November 2023
Conference papers accepted: FSTA
30/11/23/13:48 Filed in: Conference papers
O. Krídlo, D. López-Rodríguez, M. Ojeda-Aciego, M. Reformat. An FCA-based approach to RDF graphs. Fuzzy Sets Theory and Applications, FSTA, 2024.
ABSTRACT We investigate building a connection between RDF and FCA. The proposed approach transforms an RDF graph, where vertices represent objects of different types and edges represent relationships between these objects, into a series of bipartite graphs. It is achieved by separating edges representing specific relationships, resulting in a clear representation of the relationship of interest without clutter. To address this issue, we propose a bond-based construction of rigorous and benevolent compositions of bipartite graphs. These bipartite graphs are extracted from RDF graphs and combined—using the proposed construction—with external information related to the graphs' entities.
D. López-Rodríguez, M. Ojeda-Hernández, Á. Mora. Close-by-One strategy for computing the fuzzy concept lattice. Fuzzy Sets Theory and Applications, FSTA, 2024.
ABSTRACT We present the extension of CbO-like algorithms to a native fuzzy environment, without scaling, and combining the advantages of the different algorithms to obtain faster results with less computational load. The soundness of these algorithms is presented together with a comparison with existing strategies to show the improvement in both time, number of intents computed and number of tests performed.
Journal paper accepted: Fuzzy Sets and Systems
02/11/23/10:36 Filed in: Journal paper
M. Ojeda-Aciego, N. Madrid. Approaching the square of opposition in terms of the f-indexes of inclusion and contradiction. Fuzzy Sets and Systems.

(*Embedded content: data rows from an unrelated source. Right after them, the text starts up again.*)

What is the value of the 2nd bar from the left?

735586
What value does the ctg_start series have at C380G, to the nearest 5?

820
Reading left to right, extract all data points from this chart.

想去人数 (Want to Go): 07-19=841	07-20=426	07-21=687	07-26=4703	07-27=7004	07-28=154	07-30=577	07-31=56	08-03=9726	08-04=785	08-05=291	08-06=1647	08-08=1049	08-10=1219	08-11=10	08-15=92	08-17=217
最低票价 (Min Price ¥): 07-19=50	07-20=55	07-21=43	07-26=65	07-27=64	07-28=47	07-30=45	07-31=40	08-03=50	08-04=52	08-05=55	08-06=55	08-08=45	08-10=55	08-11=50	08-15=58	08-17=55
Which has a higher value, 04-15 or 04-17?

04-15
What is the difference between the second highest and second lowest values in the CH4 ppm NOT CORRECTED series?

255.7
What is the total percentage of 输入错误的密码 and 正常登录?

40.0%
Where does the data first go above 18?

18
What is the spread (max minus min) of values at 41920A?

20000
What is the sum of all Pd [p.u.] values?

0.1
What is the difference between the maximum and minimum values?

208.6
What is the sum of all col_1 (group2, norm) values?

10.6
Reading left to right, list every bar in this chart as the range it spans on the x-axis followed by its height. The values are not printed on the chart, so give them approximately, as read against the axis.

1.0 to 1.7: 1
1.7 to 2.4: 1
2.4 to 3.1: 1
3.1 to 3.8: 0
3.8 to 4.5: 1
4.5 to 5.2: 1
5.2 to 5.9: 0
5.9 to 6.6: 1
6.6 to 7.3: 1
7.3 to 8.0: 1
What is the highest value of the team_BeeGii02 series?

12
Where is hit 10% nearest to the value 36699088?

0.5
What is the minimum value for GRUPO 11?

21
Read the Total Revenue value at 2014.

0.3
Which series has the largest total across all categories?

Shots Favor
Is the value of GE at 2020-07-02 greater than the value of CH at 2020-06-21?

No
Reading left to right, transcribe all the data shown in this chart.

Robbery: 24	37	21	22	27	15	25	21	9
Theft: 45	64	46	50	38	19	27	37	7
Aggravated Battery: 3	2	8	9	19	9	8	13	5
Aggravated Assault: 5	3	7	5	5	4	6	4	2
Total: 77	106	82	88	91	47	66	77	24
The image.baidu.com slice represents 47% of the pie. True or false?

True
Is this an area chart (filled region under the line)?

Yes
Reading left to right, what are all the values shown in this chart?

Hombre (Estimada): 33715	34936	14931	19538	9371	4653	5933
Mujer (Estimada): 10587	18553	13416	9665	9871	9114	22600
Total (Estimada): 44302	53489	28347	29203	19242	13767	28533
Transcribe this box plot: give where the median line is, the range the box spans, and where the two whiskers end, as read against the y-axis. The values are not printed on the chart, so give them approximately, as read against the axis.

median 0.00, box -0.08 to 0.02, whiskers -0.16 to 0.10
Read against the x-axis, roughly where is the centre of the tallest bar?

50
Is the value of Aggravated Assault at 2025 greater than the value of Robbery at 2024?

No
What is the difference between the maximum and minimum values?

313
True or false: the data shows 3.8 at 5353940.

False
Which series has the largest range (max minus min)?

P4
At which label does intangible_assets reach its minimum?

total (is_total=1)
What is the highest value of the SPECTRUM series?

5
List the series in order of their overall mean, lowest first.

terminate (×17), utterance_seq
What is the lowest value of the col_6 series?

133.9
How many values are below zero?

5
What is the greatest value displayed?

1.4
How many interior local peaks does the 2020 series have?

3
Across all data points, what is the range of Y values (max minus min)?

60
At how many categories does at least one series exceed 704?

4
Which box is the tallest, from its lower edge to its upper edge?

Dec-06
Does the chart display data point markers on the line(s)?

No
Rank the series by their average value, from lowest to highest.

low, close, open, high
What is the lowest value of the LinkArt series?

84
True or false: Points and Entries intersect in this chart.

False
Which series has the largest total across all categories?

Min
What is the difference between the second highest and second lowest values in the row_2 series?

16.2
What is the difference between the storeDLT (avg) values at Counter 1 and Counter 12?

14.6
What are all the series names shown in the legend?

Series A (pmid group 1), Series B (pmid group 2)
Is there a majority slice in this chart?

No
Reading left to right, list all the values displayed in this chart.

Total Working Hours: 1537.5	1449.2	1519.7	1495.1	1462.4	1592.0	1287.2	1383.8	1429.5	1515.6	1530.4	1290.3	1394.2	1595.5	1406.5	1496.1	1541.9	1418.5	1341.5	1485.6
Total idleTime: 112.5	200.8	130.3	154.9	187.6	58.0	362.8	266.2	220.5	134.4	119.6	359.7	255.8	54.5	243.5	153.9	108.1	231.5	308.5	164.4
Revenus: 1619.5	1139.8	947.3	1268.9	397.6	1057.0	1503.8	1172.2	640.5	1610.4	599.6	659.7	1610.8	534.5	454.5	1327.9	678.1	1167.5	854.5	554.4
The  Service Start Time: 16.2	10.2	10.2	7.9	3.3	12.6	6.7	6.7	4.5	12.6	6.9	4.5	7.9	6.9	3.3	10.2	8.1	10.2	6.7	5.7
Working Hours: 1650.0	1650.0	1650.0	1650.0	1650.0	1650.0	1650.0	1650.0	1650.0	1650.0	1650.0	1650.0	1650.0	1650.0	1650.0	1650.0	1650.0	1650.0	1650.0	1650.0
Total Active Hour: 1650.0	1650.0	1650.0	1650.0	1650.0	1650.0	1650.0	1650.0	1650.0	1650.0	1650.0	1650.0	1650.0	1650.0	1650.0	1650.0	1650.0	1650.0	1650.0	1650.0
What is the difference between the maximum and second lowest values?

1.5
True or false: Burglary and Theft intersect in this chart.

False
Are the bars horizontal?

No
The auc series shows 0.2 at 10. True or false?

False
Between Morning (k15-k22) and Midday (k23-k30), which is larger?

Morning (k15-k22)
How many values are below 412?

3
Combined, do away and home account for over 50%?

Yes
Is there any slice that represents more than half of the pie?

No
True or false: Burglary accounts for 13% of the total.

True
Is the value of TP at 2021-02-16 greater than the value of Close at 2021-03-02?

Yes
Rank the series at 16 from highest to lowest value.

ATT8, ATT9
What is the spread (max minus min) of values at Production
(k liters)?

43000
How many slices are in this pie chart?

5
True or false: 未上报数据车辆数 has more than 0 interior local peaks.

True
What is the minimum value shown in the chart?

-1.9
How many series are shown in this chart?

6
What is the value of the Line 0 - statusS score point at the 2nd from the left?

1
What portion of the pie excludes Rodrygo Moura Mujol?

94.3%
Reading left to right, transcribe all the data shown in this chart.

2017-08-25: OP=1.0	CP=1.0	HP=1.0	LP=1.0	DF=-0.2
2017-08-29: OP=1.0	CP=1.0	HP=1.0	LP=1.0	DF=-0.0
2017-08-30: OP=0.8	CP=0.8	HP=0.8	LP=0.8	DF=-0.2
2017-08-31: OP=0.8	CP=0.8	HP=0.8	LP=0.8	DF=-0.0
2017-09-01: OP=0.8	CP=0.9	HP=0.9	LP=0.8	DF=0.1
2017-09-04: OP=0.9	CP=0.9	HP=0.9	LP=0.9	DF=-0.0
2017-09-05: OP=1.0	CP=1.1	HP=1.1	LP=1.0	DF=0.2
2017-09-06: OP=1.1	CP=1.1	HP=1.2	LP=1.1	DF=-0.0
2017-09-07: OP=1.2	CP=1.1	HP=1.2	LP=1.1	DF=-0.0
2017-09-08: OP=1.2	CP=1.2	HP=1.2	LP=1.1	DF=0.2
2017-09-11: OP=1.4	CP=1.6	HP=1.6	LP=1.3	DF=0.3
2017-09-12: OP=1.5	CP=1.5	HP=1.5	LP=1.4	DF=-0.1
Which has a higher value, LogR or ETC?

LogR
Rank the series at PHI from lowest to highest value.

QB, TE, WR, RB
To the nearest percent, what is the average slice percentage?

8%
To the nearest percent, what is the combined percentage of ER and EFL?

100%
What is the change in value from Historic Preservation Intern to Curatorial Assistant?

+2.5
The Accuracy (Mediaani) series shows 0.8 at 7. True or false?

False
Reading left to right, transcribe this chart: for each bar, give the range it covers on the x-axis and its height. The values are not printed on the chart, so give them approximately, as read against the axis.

ABSTRACT We continue our research line on the analysis of the properties of the f-indexes of inclusion and contradiction; in this paper, specifically, we show that both notions can be related by means of the, conveniently reformulated, Aristotelian square of opposition. We firstly show that the extreme cases of the f-indexes of inclusion and contradiction coincide with the vertexes of the Aristotelian square of opposition in the crisp case; then, we allocate the rest of f-indexes in the diagonals of the extreme cases and we prove that the Contradiction, Contrariety, Subcontrariety, Subalternation and Superalternation relations also hold between the f-indexes of inclusion and contradiction.